Aruna Faces Tough Group 6 Test at 2026 ITTF Men's World Cup
Aruna lost 3-0 to Pucar on the opening day of the Macao World Cup, leaving Africa's only-ever quarter-finalist facing 18-year-old world No. 8 Matsushima for Group 6 survival.

Forty-eight players, five days, Galaxy Arena in Macao: the 2026 ITTF Men's World Cup opened March 30 in the federation's centenary year, and Group 6 delivered its first verdict without ceremony. Croatia's Tomislav Pucar beat Nigeria's Quadri Aruna 3-0, winning 34 points to Aruna's 20, and left Africa's most decorated World Cup player one match from elimination.
The games read 11-4, 12-10, 11-6 in Pucar's favour. He won 18 points on his own serve and 16 on return. His biggest lead across the match was seven points; Aruna's was one. Stage 1's condensed best-of-five format punishes any player who doesn't win early exchanges, and with only group winners advancing to the knockout rounds, there is no recovery mechanism built in. Aruna managed five consecutive points in the second game but couldn't convert the momentum.
That format is now Aruna's second problem. His first is Sora Matsushima.

Where Pucar, at 198 cm, plays a physical shakehand game built on reverse pendulum serves and early-contact banana flicks developed in the plastic ball era, Matsushima is left-handed. That single fact restructures every serve-receive pattern on the table. A lefty's cross-court serve lands in a different section of Aruna's backhand box than anything Pucar sent at him. The angles Matsushima generates from his forehand cross-court push Aruna to his backhand hip rather than his natural forehand wing. Handling that geometry demands proactive footwork from the first rally: step around and attack from the middle, or get absorbed into backhand exchanges where Matsushima's physics are more comfortable.
Matsushima reached a best world ranking of No. 8 last November, and he turned 18 in April 2007. In October 2025, he beat Pucar 3-0 and defeated Wang Chuqin in the same stretch of events. That form explains why Group 6 felt immediately precarious for Aruna, who has been without a win since September 2025, stretching to nine consecutive losses in major international competitions, managing just one game win across his last 13 matches.

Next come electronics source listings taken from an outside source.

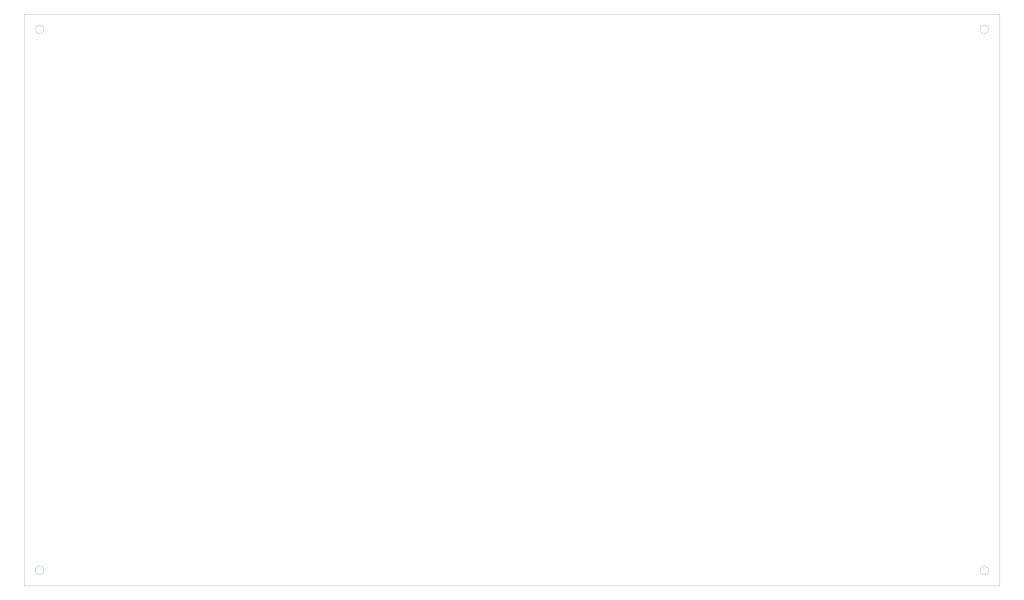
<source format=gbr>
%TF.GenerationSoftware,KiCad,Pcbnew,9.0.4*%
%TF.CreationDate,2025-11-13T16:59:31-08:00*%
%TF.ProjectId,TTL 6510 Computer,54544c20-3635-4313-9020-436f6d707574,A*%
%TF.SameCoordinates,Original*%
%TF.FileFunction,Profile,NP*%
%FSLAX46Y46*%
G04 Gerber Fmt 4.6, Leading zero omitted, Abs format (unit mm)*
G04 Created by KiCad (PCBNEW 9.0.4) date 2025-11-13 16:59:31*
%MOMM*%
%LPD*%
G01*
G04 APERTURE LIST*
%TA.AperFunction,Profile*%
%ADD10C,0.050000*%
%TD*%
G04 APERTURE END LIST*
D10*
X465759800Y-352450000D02*
G75*
G02*
X462559800Y-352450000I-1600000J0D01*
G01*
X462559800Y-352450000D02*
G75*
G02*
X465759800Y-352450000I1600000J0D01*
G01*
X108889800Y-352400000D02*
G75*
G02*
X105689800Y-352400000I-1600000J0D01*
G01*
X105689800Y-352400000D02*
G75*
G02*
X108889800Y-352400000I1600000J0D01*
G01*
X101600000Y-142240000D02*
X469900000Y-142240000D01*
X469900000Y-358140000D01*
X101600000Y-358140000D01*
X101600000Y-142240000D01*
X465759800Y-147930000D02*
G75*
G02*
X462559800Y-147930000I-1600000J0D01*
G01*
X462559800Y-147930000D02*
G75*
G02*
X465759800Y-147930000I1600000J0D01*
G01*
X108939800Y-147930000D02*
G75*
G02*
X105739800Y-147930000I-1600000J0D01*
G01*
X105739800Y-147930000D02*
G75*
G02*
X108939800Y-147930000I1600000J0D01*
G01*
M02*

</source>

Casual fans watching the Matsushima match should key in on two moments per game. First, track how Aruna responds to Matsushima's opening serve of each game: if Aruna steps around and attacks from his forehand, he's dictating pace; if he funnels the ball back into a backhand exchange, Matsushima's angles take over quickly. Second, watch what happens immediately after Matsushima makes an unforced error. That mid-game beat, usually around 7-7 or 8-8, is where pace tolerance separates the players. Matsushima plays aggressive, front-foot table tennis, and a clean Aruna service winner off the back of a Matsushima mistake can shift psychological momentum in best-of-five. Aruna proved in the second game against Pucar that he can string five points together. The question is whether he can do it earlier and to more decisive effect.
Aruna is the only African player to have reached a World Cup quarter-final, a feat he achieved in Düsseldorf in 2014, and in 100 years of ITTF history, no one from the continent has matched it. That benchmark is what fans of African table tennis measure their players against, and why a Group 6 draw in Macao carries weight the scoreline alone doesn't fully capture.